**DOCUMENT:**
......

16/11/2020 (2020-11-16)
[Source : http://polemique.roman-livre.com/les-reponses-en-direct-a-vos-questions/#reponses1]
Extrait des réponses de Rémy aux diverses questions qui lui sont posées :
« Vous n’avez pas l’air très sérieux » ou les 100 bonnes raisons de ne pas bouger le petit doigt
Vous avez remarqué le nombre de personnes qui ont toutes sortes de choses à dire pour ne surtout rien faire ?
Rémy a relevé pour vous, depuis des années, leurs bonnes raisons de ne pas agir. C’est une jolie litanie qui, avec le recul, a quelque chose de touchant. Et de drôle, naturellement.
Il écrit:
« Le grand dissident russe Boukovsky (qu’il a eu l’honneur de rencontrer totalement par hasard) avait joliment listé les raisons de ne surtout pas bouger le petit doigt qu’on avait pu lui opposer, auxquelles il avait eu le temps de réfléchir, en prison, pendant que ses « camarades » étaient dehors, planqués.
Ces camarades, c’est ceux qui critiquent et glosent encore, cette fois-ci, alors qu’on leur propose de faire le boulot à leur place.On me dit « vous n’êtes pas sérieux, c’est manipulateur, ça ne marchera pas etc. » Il y a ainsi des tas de raisons pour disqualifier d’avance tout effort, que les circonstance en fait rendent absolument obligées: alors qu’il FAUT agir et qu’il n’y a AUCUN MOYEN d’y échapper, vous avez encore des gens qui en causent… et critiquent cette conclusion; et vous en même temps.

......

**DONNÉES RECUEILLIES:**
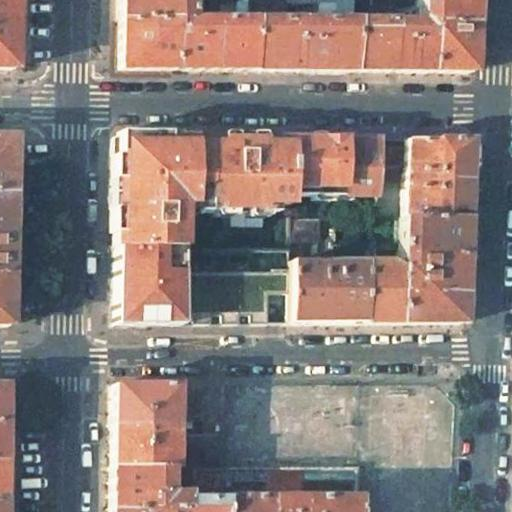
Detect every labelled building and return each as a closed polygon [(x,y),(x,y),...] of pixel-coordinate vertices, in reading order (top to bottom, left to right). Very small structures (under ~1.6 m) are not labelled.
[(0,0),(0,71),(9,71),(10,0),(0,0)] [(115,0),(115,21),(171,22),(185,21),(185,11),(185,0),(115,0)] [(247,0),(247,2),(247,22),(285,22),(285,5),(313,5),(312,22),(349,23),(349,5),(349,0),(247,0)] [(390,0),(349,0),(349,5),(368,6),(378,6),(390,12),(390,0)] [(415,0),(415,23),(469,24),(470,0),(415,0)] [(114,71),(169,72),(170,37),(171,37),(171,22),(115,21),(114,71)] [(185,21),(171,22),(171,37),(201,38),(200,72),(206,72),(208,22),(185,21)] [(247,22),(208,22),(206,72),(246,72),(247,22)] [(285,22),(247,22),(246,72),(298,73),(347,73),(349,23),(312,22),(285,22)] [(415,23),(349,23),(347,73),(467,74),(469,24),(415,23)] [(169,72),(200,72),(201,38),(171,37),(170,37),(169,72)] [(0,138),(0,194),(7,194),(8,139),(0,138)] [(215,211),(258,211),(258,207),(258,205),(286,205),(287,191),(288,141),(202,140),(113,139),(111,234),(131,234),(131,251),(146,251),(175,251),(176,206),(186,205),(186,185),(202,186),(201,205),(215,205),(215,206),(215,211)] [(375,141),(288,141),(287,191),(340,192),(340,198),(373,199),(373,188),(374,182),(375,141)] [(401,141),(375,141),(374,182),(398,181),(399,175),(400,173),(401,141)] [(464,142),(401,141),(400,173),(399,175),(427,175),(427,182),(462,183),(464,142)] [(427,175),(399,175),(398,181),(398,188),(430,188),(434,190),(462,190),(462,183),(427,182),(427,175)] [(430,188),(398,188),(399,190),(399,221),(461,221),(462,190),(434,190),(430,188)] [(317,221),(286,220),(286,241),(316,242),(317,221)] [(370,221),(332,221),(331,246),(358,246),(372,247),(372,240),(368,241),(370,221)] [(399,221),(397,221),(395,248),(394,258),(410,258),(459,258),(461,221),(399,221)] [(131,234),(111,234),(111,251),(131,251),(131,234)] [(131,251),(111,251),(109,325),(154,325),(271,326),(271,276),(176,275),(175,251),(131,251)] [(410,258),(394,258),(394,270),(393,294),(394,294),(458,295),(458,289),(409,288),(410,258)] [(409,288),(458,289),(459,258),(410,258),(409,288)] [(313,263),(271,264),(271,276),(271,326),(313,326),(313,263)] [(319,263),(313,263),(313,326),(320,326),(319,293),(325,293),(325,264),(319,263)] [(329,264),(325,264),(325,293),(319,293),(320,326),(356,326),(358,264),(333,263),(329,264)] [(358,264),(356,326),(394,325),(394,294),(393,294),(394,270),(382,264),(358,264)] [(458,295),(394,294),(394,325),(457,325),(458,295)] [(107,409),(107,435),(170,435),(171,423),(171,386),(108,387),(107,409)] [(221,386),(171,386),(171,423),(180,423),(202,423),(220,423),(221,386)] [(170,435),(169,469),(191,470),(219,469),(220,435),(220,423),(202,423),(202,435),(179,435),(170,435)] [(107,435),(106,469),(164,469),(169,469),(170,435),(107,435)] [(106,469),(105,510),(143,510),(144,493),(164,494),(164,469),(106,469)] [(191,493),(191,500),(218,499),(219,469),(191,470),(191,493)] [(264,500),(282,499),(282,492),(298,493),(299,469),(265,469),(264,500)] [(143,510),(164,509),(163,511),(169,511),(169,510),(181,509),(181,500),(182,494),(164,494),(144,493),(143,510)] [(169,510),(169,511),(217,511),(218,499),(191,500),(181,500),(181,509),(169,510)] [(263,511),(264,500),(218,499),(217,511),(263,511)] [(282,499),(264,500),(263,511),(298,511),(298,499),(282,499)] [(352,511),(352,500),(306,500),(298,499),(298,511),(352,511)]
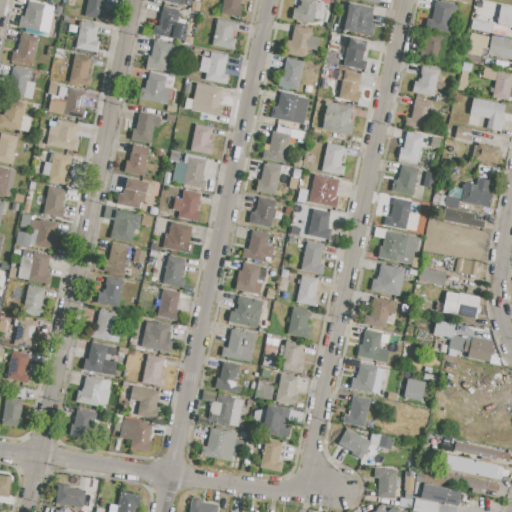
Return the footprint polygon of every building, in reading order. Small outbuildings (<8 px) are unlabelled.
[(87,0),(104,0),(102,9),(106,9),(103,20),(84,16),(87,0)] [(223,0),(240,0),(239,6),(242,6),(239,18),(220,14),(223,0)] [(299,0),(317,0),(317,2),(324,4),(322,12),(315,11),(312,23),(291,19),(293,8),(296,9),(297,6),(300,6),(301,2),(299,1),(299,0)] [(28,1),(54,7),(48,34),(17,27),(20,16),(25,17),(28,1)] [(200,3),(198,12),(190,10),(192,1),(200,3)] [(342,1),(374,8),(371,24),(374,25),(372,37),(340,30),(339,32),(333,31),(334,24),(337,25),(342,1)] [(435,1),(456,5),(454,12),(450,11),(446,32),(424,28),(426,19),(431,20),(435,1)] [(500,5),(511,7),(511,26),(496,23),(500,5)] [(162,7),(182,11),(179,23),(186,25),(183,41),(152,35),(154,26),(158,27),(162,7)] [(217,19),(238,24),(236,32),(232,31),(231,38),(236,39),(234,51),(211,46),(217,19)] [(471,20),(493,25),(491,33),(470,28),(471,20)] [(81,22),(98,25),(95,38),(96,38),(96,41),(99,41),(96,53),(75,48),(81,22)] [(293,27),(311,31),(310,35),(319,37),(315,53),(306,51),(305,60),(283,55),(286,40),(290,41),(293,27)] [(427,33),(443,36),(437,64),(417,60),(420,50),(424,51),(427,33)] [(470,33),(488,37),(485,49),(482,48),(480,56),(466,53),(470,33)] [(20,34),(37,38),(31,66),(10,62),(12,52),(16,53),(20,34)] [(491,35),(511,39),(511,60),(487,55),(491,35)] [(186,36),(193,38),(191,45),(185,43),(186,36)] [(349,37),(366,41),(362,61),(366,61),(364,70),(343,66),(349,37)] [(154,40),(177,45),(174,60),(167,58),(164,72),(145,68),(148,56),(150,56),(154,40)] [(210,52),(227,56),(223,75),(227,76),(225,85),(204,80),(206,75),(198,73),(202,57),(209,58),(210,52)] [(73,55),(90,59),(87,76),(92,77),(90,87),(67,82),(73,55)] [(285,59),(302,62),(296,90),(276,86),(278,74),(281,75),(285,59)] [(12,67),(29,71),(26,81),(34,83),(31,100),(6,94),(12,67)] [(421,67),(439,71),(437,82),(444,83),(442,90),(435,89),(433,98),(411,93),(413,81),(419,82),(421,75),(419,75),(421,67)] [(483,68),(511,73),(511,83),(508,101),(491,97),(495,81),(481,78),(483,68)] [(338,70),(360,74),(358,83),(357,91),(360,91),(358,98),(357,103),(338,99),(342,81),(336,80),(338,70)] [(461,70),(469,72),(465,92),(457,90),(461,70)] [(358,83),(360,74),(361,72),(373,75),(371,86),(358,83)] [(148,73),(165,77),(163,87),(170,89),(166,105),(137,99),(140,87),(145,88),(148,73)] [(55,95),(51,95),(47,94),(50,81),(58,83),(55,95)] [(197,83),(222,88),(218,105),(221,105),(219,116),(183,108),(185,99),(193,100),(197,83)] [(59,86),(86,92),(82,108),(85,108),(83,120),(47,112),(51,95),(55,95),(57,96),(59,86)] [(280,92),(298,96),(292,123),(270,118),(272,107),(277,108),(280,92)] [(357,103),(358,98),(368,101),(367,107),(356,105),(357,103)] [(472,98),(504,105),(502,113),(504,113),(500,131),(486,128),(488,118),(469,114),(472,98)] [(0,126),(0,112),(3,99),(24,103),(22,116),(31,118),(28,133),(0,126)] [(415,100),(430,103),(424,131),(404,126),(406,118),(411,119),(415,100)] [(327,102),(352,108),(350,119),(351,119),(350,123),(353,123),(351,134),(321,128),(327,102)] [(175,113),(167,111),(168,105),(176,107),(175,113)] [(139,113),(161,117),(159,127),(153,126),(149,144),(130,140),(132,129),(135,129),(139,113)] [(167,114),(175,116),(174,122),(165,120),(167,114)] [(44,145),(50,118),(79,124),(78,131),(75,130),(74,137),(76,137),(75,139),(79,140),(77,152),(44,145)] [(195,125),(212,128),(209,140),(211,140),(210,143),(213,144),(210,156),(189,151),(195,125)] [(457,126),(471,129),(468,141),(454,138),(457,126)] [(289,137),(289,136),(291,130),(305,133),(303,140),(289,137)] [(272,132),(289,136),(289,137),(283,164),(261,159),(263,149),(268,150),(272,132)] [(405,132),(423,135),(417,163),(397,159),(400,147),(402,147),(405,132)] [(0,133),(17,137),(11,165),(0,162),(0,133)] [(431,138),(440,139),(438,149),(429,147),(431,138)] [(327,143),(343,147),(339,166),(344,167),(342,176),(321,171),(327,143)] [(477,143),(499,148),(496,164),(471,159),(474,146),(477,146),(477,143)] [(132,146),(148,149),(142,175),(123,171),(126,161),(129,161),(132,146)] [(53,153),(71,157),(67,175),(71,176),(69,186),(47,181),(48,177),(41,175),(44,161),(51,163),(53,153)] [(188,157),(205,161),(201,180),(206,181),(204,189),(172,182),(176,161),(186,164),(188,157)] [(294,159),(302,161),(300,168),(292,166),(294,159)] [(264,164),(280,168),(274,195),(255,191),(257,180),(260,180),(264,164)] [(401,165),(417,169),(412,196),(391,191),(393,179),(397,180),(401,165)] [(0,166),(16,170),(10,199),(0,196),(0,166)] [(293,169),(301,170),(299,178),(291,176),(293,169)] [(426,171),(434,173),(431,188),(422,186),(426,171)] [(291,177),(297,178),(295,191),(288,189),(291,177)] [(321,177),(338,180),(335,196),(338,197),(335,209),(315,205),(321,177)] [(126,178),(154,184),(153,191),(150,204),(139,202),(138,209),(116,205),(119,193),(123,194),(126,178)] [(464,183),(475,185),(476,178),(489,181),(488,186),(491,186),(487,206),(460,201),(464,183)] [(153,191),(154,184),(162,186),(161,193),(153,191)] [(48,188),(64,191),(61,206),(64,207),(62,217),(43,213),(48,188)] [(183,191),(200,194),(196,210),(199,210),(197,222),(177,218),(179,212),(171,210),(174,198),(181,199),(183,191)] [(15,194),(24,196),(22,203),(13,201),(15,194)] [(298,195),(306,196),(304,204),(297,202),(298,195)] [(457,210),(444,207),(446,196),(459,198),(457,210)] [(258,197),(276,201),(270,229),(249,224),(251,212),(255,213),(258,197)] [(393,198),(410,202),(404,229),(383,225),(385,217),(389,217),(393,198)] [(26,200),(31,201),(29,213),(23,212),(26,200)] [(295,203),(310,207),(308,215),(302,214),(301,219),(292,216),(295,203)] [(106,206),(117,208),(116,211),(140,217),(137,230),(134,229),(131,243),(110,238),(114,220),(103,218),(106,206)] [(444,207),(457,210),(475,214),(474,219),(484,221),(482,229),(441,220),(444,207)] [(313,209),(330,213),(327,225),(328,225),(328,228),(331,229),(328,240),(307,236),(313,209)] [(143,217),(151,219),(150,227),(141,225),(143,217)] [(41,219),(58,223),(54,239),(58,239),(55,251),(35,247),(39,230),(30,228),(32,220),(40,221),(41,219)] [(171,222),(191,227),(189,239),(190,239),(189,242),(193,242),(190,255),(162,249),(165,233),(168,234),(171,222)] [(385,230),(419,238),(416,252),(413,251),(410,265),(377,258),(379,246),(381,247),(385,230)] [(251,231),(268,234),(265,245),(273,246),(271,258),(263,256),(262,262),(241,258),(243,248),(247,249),(251,231)] [(289,236),(295,238),(294,244),(287,242),(289,236)] [(307,242),(323,245),(319,264),(324,265),(322,275),(301,270),(307,242)] [(112,245),(128,248),(122,275),(102,271),(104,259),(109,260),(112,245)] [(135,249),(145,251),(142,264),(132,262),(135,249)] [(23,250),(49,256),(47,269),(49,270),(48,275),(50,276),(48,284),(17,278),(23,250)] [(167,256),(184,260),(180,278),(185,279),(183,288),(162,284),(167,256)] [(457,259),(477,263),(474,276),(454,272),(457,259)] [(243,263),(266,268),(263,282),(256,281),(253,294),(234,290),(238,271),(242,271),(243,263)] [(381,264),(404,269),(398,296),(370,290),(372,279),(378,280),(381,264)] [(420,266),(428,267),(427,269),(446,273),(443,286),(417,281),(420,266)] [(10,267),(16,269),(14,279),(8,278),(10,267)] [(281,269),(288,271),(287,279),(279,277),(281,269)] [(301,275),(317,278),(314,294),(317,295),(314,307),(295,303),(301,275)] [(106,278),(123,282),(117,308),(96,304),(99,292),(103,293),(106,278)] [(28,286),(44,290),(41,305),(44,306),(42,316),(22,312),(28,286)] [(162,289),(179,293),(176,309),(178,309),(176,321),(156,316),(162,289)] [(267,290),(275,292),(273,300),(265,298),(267,290)] [(447,292),(480,299),(476,319),(443,312),(447,292)] [(238,296),(268,303),(263,327),(259,326),(258,329),(227,322),(229,311),(233,312),(234,308),(236,309),(237,304),(236,304),(238,296)] [(374,297),(396,302),(394,315),(388,314),(384,329),(363,325),(365,315),(369,316),(374,297)] [(293,309),(310,312),(307,326),(311,327),(308,341),(287,337),(293,309)] [(99,310),(116,314),(112,333),(119,335),(117,344),(89,338),(91,329),(94,330),(99,310)] [(0,316),(1,312),(9,314),(6,327),(0,326),(0,316)] [(18,319),(36,323),(33,337),(37,338),(35,350),(12,345),(18,319)] [(146,321),(171,326),(168,340),(172,341),(170,353),(141,347),(146,321)] [(435,322),(454,326),(451,338),(432,334),(435,322)] [(364,329),(381,333),(375,362),(355,358),(358,345),(361,345),(364,329)] [(231,330),(255,335),(249,362),(222,356),(224,347),(227,348),(231,330)] [(472,338),(492,342),(488,362),(468,358),(472,338)] [(285,341),(302,345),(298,363),(303,364),(301,374),(279,369),(285,341)] [(91,343),(117,349),(115,356),(110,355),(109,361),(117,362),(113,377),(81,370),(84,358),(88,358),(91,343)] [(11,352),(29,355),(25,373),(30,374),(28,384),(6,379),(11,352)] [(146,355),(164,359),(160,377),(165,378),(163,388),(140,383),(146,355)] [(223,363),(239,366),(235,386),(241,387),(239,394),(213,388),(215,378),(219,379),(223,363)] [(360,363),(377,367),(371,394),(349,390),(352,378),(355,378),(356,374),(358,375),(360,363)] [(262,370),(271,372),(268,382),(260,380),(262,370)] [(281,374),(297,378),(293,393),(296,394),(294,404),(275,400),(281,374)] [(85,376),(109,382),(105,402),(98,401),(97,407),(75,402),(78,390),(82,391),(85,376)] [(401,397),(420,401),(424,382),(405,378),(401,397)] [(132,384),(158,389),(154,408),(158,408),(155,419),(136,415),(139,402),(129,400),(132,384)] [(264,384),(274,386),(271,401),(261,399),(264,384)] [(13,386),(26,388),(24,402),(22,401),(22,400),(20,400),(21,397),(11,396),(13,386)] [(214,401),(210,401),(200,398),(202,390),(215,393),(214,401)] [(218,396),(244,401),(238,428),(206,421),(207,418),(210,401),(214,401),(216,402),(218,396)] [(353,396),(370,400),(364,428),(342,423),(344,414),(349,415),(353,396)] [(5,398),(20,400),(22,400),(22,401),(20,416),(23,417),(21,428),(1,425),(5,398)] [(266,405),(302,413),(300,425),(287,422),(286,426),(290,426),(287,438),(260,432),(266,405)] [(76,409),(97,413),(95,421),(92,420),(88,440),(68,436),(71,424),(73,425),(76,409)] [(120,423),(115,421),(113,421),(115,414),(122,416),(120,423)] [(123,418),(151,425),(148,440),(152,440),(149,454),(129,450),(131,441),(118,438),(120,432),(122,423),(123,418)] [(120,432),(113,431),(115,421),(120,423),(122,423),(120,432)] [(346,428),(369,441),(370,442),(369,445),(360,461),(350,455),(352,453),(337,444),(346,428)] [(210,429),(236,434),(234,439),(244,441),(240,458),(231,456),(230,462),(200,455),(202,446),(206,447),(210,429)] [(372,433),(393,439),(390,451),(369,445),(370,442),(369,441),(372,433)] [(265,440),(281,443),(277,462),(283,463),(281,472),(259,468),(265,440)] [(454,442),(497,450),(496,460),(452,451),(454,442)] [(498,452),(510,454),(508,460),(497,458),(498,452)] [(395,470),(394,498),(377,498),(378,478),(373,478),(374,469),(395,470)] [(445,473),(487,482),(486,491),(443,483),(445,473)] [(0,476),(11,478),(9,497),(0,495),(0,476)] [(413,477),(412,499),(404,498),(405,489),(403,489),(404,476),(413,477)] [(416,482),(460,491),(457,506),(419,499),(420,495),(413,494),(416,482)] [(489,482),(498,484),(497,492),(487,490),(489,482)] [(54,503),(57,484),(69,486),(69,488),(86,491),(83,508),(54,503)] [(116,511),(121,492),(139,496),(137,508),(134,507),(133,511),(116,511)] [(188,511),(190,499),(201,501),(201,503),(219,506),(218,511),(188,511)] [(415,511),(434,511),(436,504),(414,499),(411,511),(415,511)]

......

**CONSIGNES:**
**a.** Réécrivez le passage du document sur les raisons de ne pas agir en commençant aux mots « 16/11/2020 (2020-11-16) » et en vous arrêtant après « étaient dehors, planqués. », avec « Boukovski » à la place de « Boukovsky ».
**b.** D'après le document sur les raisons de ne pas agir, où Boukovsky a-t-il eu le temps de réfléchir aux raisons qu'on lui avait opposées ?
**c.** Poursuivez le document sur les raisons de ne pas agir à partir de sa dernière phrase.

**RÉPONSES PAR CONSIGNE:**
**a.**
16/11/2020 (2020-11-16)
[Source : http://polemique.roman-livre.com/les-reponses-en-direct-a-vos-questions/#reponses1]
Extrait des réponses de Rémy aux diverses questions qui lui sont posées :
« Vous n’avez pas l’air très sérieux » ou les 100 bonnes raisons de ne pas bouger le petit doigt
Vous avez remarqué le nombre de personnes qui ont toutes sortes de choses à dire pour ne surtout rien faire ?
Rémy a relevé pour vous, depuis des années, leurs bonnes raisons de ne pas agir. C’est une jolie litanie qui, avec le recul, a quelque chose de touchant. Et de drôle, naturellement.
Il écrit:
« Le grand dissident russe Boukovski (qu’il a eu l’honneur de rencontrer totalement par hasard) avait joliment listé les raisons de ne surtout pas bouger le petit doigt qu’on avait pu lui opposer, auxquelles il avait eu le temps de réfléchir, en prison, pendant que ses « camarades » étaient dehors, planqués.

**b.** En prison.

**c.**
Hommage donc aux pleutres qui se refusent à entrer dans l’action. Ils sont ulcérés par les événements, scandalisés, hors d’eux, mais dès qu’on leur dit: « engage-toi avec nous », ils discutent et cherchent par mille moyens de se tirer d’affaire sans une égratignure :
– « vous n’êtes pas sérieux »:
si, parfaitement, pourquoi ?
– « ça ne marchera pas » :
- – avez-vous travaillé autant la question que nous ?
- – il faut faire quelque chose et ceci est le plus sûr d’y arriver, avez-vous une autre option ?
- – avez-vous évalué scientifiquement les probabilités d’échec ? En fait, vous dites cela sans savoir.
– « C’est manipulateur »:
recruter, mobiliser, ça fait bouger des gens. C’est ce que vous appelez « manipuler » ?
« Qui êtes-vous et qui représentez-vous ? »
(comme si un réseau allait balancer son organigramme)
– « Quels sont vos moyens ? »
(sous-entendu « si je ne touche pas un énorme armement, je ne ferai rien » : on pense aux soldats allemands qui sur le Front de l’Est ont été des lions sans presque plus de munitions)
– « Quel serait mon grade ? »
(ceux-là, ils ne se mouchent pas du pied)
– « ce genre d’action ne contribuera pas à la victoire »
(assertion gratuite mais qui marque bien son lâche).
– « Les pouvoirs publics se feront un plaisir de reconstruire voire de poursuivre leur propagande ailleurs »
(autrement dit laissez tout faire car sinon l’ennemi recommencera, c’est l’argument de la soumission).
– « Faites-les tomber et d’autres seront plus sévères, évitons donc de bouger »
(argument qu’on trouvait fréquemment en Chine, quand la population protégeait un tyran de crainte qu’un autre arrivant soit pis).
– « Les actions éventuelles seront instrumentalisées pour faire passer leurs auteurs pour des brutes assoiffées de sang »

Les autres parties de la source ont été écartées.